Lesson 2 In-Class Discussion ✅

For me, it seems to require CMD-OPTION-C on macOS (Safari 12.0) not CMD-OPTION-J to pull up the JavaScript Console.

2 Likes

How to address issues with imbalanced data? aka some classes have very few photos compared to others?
Aka data augmentation that is weighted by ratios of class imbalances or something like that?
thanks

8 Likes

When there are unsuitable images (e.g. drawings instead of photos) in the training dataset. How can I best remove them? Should I?

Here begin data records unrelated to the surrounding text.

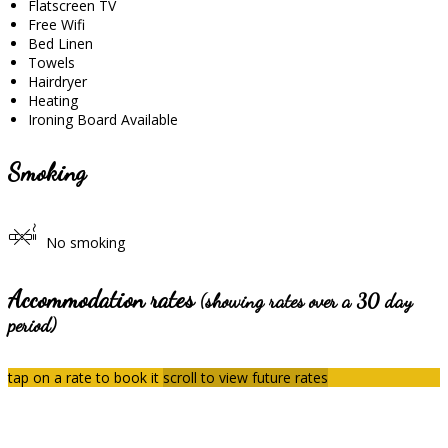
Flatscreen TV
Free Wifi
Bed Linen
Towels
Hairdryer
Heating
Ironing Board Available
Smoking
No smoking
Accommodation rates
(showing rates over a 30 day
period)
tap on a rate to book it
scroll to view future rates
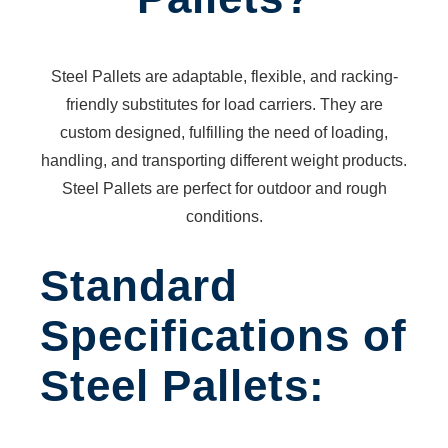
PLATFORM
ANTI-
VORTEX
Steel Pallets are adaptable, flexible, and racking-
PLATES
friendly substitutes for load carriers. They are
FORKLIFT
custom designed, fulfilling the need of loading,
BAG
handling, and transporting different weight products.
FILLER
Steel Pallets are perfect for outdoor and rough
PIPE
conditions.
CRADLE
SECURITY
Standard
CAMERA
POLES
Specifications of
CONCRETE
BUCKET
Steel Pallets:
CONVEYOR
CONTAINER
CONVERSION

What’s the metrics=error_rate line for?

Yes, I’d like to know how to handle images that are inherently not squared, say all of them will be very rectangular

1 Like

When doing a lr_find(), is it actually training the model?

6 Likes

Is the size of validation-set always 20% or does it depend upon your data size ?

2 Likes

This is going to be explained in a few minutes

It should be removed manually.

No, it’s trying out different LRs to help find the best via visualization.

1 Like

It’s a mock training with a various range of learning rates. But the original model is loaded after, so it doesn’t change the weights.

1 Like

looks like 3e-3 would have been better

what if curve is seen flat for many iterations unlike this one where it goes high in just few iterations

what is the y axis in the lr_find graph?

7 Likes

Question : Is training loss and error rate same thing computed on training data and test data ?

1 Like

Error rate

Karpathy said validation sets should be made carefully, Rachel also has an article about it. when Is it ok to randomly split data ?

6 Likes

Just on the training set.

Not sure, but @william has an intersting approach to curating scraped datasets. Have a look here:

6 Likes

You can send a ‘size’ parameter to ImageDataBunch that will crop and pad your images to get them to be of your desired size.

1 Like